▶ [EXERCISE DESCRIPTION]:
Reproduce, word for word, the rows that open with the line containing "genus: Agrostistachys" and close with the line containing "scientific name: Geranium sylvaticum", including both of those lines.

▶ [DATASET]:

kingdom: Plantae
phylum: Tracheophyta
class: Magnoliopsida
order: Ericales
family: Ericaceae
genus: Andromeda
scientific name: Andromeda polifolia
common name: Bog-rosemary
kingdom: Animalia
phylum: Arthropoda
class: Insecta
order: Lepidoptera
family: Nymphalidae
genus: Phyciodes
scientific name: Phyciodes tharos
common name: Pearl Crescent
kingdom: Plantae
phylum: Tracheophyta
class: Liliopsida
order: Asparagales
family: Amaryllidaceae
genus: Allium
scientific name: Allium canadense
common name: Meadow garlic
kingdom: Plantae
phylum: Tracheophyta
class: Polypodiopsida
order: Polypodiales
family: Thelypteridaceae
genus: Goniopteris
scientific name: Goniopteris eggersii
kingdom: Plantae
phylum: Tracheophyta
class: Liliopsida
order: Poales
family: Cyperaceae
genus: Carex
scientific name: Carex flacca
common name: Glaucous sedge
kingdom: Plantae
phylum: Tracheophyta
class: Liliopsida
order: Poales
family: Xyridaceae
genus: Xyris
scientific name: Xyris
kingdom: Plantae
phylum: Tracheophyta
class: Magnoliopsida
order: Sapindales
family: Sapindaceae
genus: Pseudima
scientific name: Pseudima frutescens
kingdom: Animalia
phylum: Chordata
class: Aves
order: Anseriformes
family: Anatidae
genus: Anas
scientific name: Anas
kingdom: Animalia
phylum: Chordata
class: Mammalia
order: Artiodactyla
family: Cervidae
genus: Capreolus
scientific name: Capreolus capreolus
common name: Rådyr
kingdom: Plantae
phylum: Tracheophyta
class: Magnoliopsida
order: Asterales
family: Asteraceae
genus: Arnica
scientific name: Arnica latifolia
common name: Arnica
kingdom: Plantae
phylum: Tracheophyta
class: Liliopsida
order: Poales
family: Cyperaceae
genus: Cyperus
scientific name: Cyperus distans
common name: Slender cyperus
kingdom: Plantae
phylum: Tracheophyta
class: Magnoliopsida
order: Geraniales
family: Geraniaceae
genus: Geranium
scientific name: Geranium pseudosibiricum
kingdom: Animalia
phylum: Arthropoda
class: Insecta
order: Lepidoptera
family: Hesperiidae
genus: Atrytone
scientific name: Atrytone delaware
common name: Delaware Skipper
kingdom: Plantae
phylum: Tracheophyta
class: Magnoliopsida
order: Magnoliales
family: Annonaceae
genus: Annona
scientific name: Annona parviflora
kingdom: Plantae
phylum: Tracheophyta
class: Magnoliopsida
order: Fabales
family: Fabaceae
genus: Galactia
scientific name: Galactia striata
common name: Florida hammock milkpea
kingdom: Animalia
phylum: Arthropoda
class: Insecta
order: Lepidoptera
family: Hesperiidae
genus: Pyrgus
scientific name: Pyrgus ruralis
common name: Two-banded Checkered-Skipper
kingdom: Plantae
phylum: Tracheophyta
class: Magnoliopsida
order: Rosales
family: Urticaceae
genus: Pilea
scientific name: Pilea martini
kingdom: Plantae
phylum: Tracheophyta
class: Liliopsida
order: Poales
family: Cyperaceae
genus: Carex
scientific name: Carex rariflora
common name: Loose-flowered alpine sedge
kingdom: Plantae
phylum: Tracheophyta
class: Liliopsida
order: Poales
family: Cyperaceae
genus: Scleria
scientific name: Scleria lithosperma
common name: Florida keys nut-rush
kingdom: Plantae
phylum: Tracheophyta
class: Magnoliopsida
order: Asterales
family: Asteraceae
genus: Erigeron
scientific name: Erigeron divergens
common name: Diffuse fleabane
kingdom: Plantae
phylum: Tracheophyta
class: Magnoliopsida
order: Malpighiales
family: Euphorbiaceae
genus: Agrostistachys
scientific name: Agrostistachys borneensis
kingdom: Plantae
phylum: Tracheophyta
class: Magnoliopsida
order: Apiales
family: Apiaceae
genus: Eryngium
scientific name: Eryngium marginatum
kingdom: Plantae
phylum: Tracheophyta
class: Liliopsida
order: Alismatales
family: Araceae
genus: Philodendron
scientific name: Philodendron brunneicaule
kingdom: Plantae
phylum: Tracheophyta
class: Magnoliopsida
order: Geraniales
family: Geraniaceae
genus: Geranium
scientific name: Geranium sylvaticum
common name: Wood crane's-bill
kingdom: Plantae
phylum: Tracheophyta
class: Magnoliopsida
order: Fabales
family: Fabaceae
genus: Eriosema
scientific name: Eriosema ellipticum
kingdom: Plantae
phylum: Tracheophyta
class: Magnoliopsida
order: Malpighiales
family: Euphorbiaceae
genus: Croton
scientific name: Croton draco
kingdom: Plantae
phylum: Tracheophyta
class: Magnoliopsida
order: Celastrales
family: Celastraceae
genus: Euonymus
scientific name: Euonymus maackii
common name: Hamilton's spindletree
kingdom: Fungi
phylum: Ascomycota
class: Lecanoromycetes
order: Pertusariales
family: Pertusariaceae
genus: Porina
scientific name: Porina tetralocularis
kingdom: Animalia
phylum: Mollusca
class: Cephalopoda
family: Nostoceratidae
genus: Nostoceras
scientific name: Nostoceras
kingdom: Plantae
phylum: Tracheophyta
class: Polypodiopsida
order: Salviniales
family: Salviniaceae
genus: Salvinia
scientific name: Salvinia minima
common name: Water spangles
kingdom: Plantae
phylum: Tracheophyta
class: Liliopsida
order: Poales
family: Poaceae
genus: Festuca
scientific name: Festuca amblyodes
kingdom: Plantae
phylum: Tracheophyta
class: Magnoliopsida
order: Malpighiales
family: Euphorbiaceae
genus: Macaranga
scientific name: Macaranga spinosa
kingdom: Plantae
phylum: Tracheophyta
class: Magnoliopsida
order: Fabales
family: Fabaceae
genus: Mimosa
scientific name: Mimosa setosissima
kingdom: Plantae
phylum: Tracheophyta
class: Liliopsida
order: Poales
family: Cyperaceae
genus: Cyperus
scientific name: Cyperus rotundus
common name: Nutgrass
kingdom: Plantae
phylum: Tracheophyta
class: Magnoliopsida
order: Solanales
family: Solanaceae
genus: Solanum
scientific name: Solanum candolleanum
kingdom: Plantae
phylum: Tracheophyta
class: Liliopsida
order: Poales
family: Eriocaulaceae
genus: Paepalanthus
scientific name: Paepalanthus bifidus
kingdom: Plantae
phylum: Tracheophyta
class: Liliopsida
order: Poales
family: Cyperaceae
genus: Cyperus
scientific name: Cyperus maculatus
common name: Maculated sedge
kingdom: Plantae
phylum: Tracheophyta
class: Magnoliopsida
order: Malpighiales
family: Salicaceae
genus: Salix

▶ [RESPONSE TO THE TASK]:
genus: Agrostistachys
scientific name: Agrostistachys borneensis
kingdom: Plantae
phylum: Tracheophyta
class: Magnoliopsida
order: Apiales
family: Apiaceae
genus: Eryngium
scientific name: Eryngium marginatum
kingdom: Plantae
phylum: Tracheophyta
class: Liliopsida
order: Alismatales
family: Araceae
genus: Philodendron
scientific name: Philodendron brunneicaule
kingdom: Plantae
phylum: Tracheophyta
class: Magnoliopsida
order: Geraniales
family: Geraniaceae
genus: Geranium
scientific name: Geranium sylvaticum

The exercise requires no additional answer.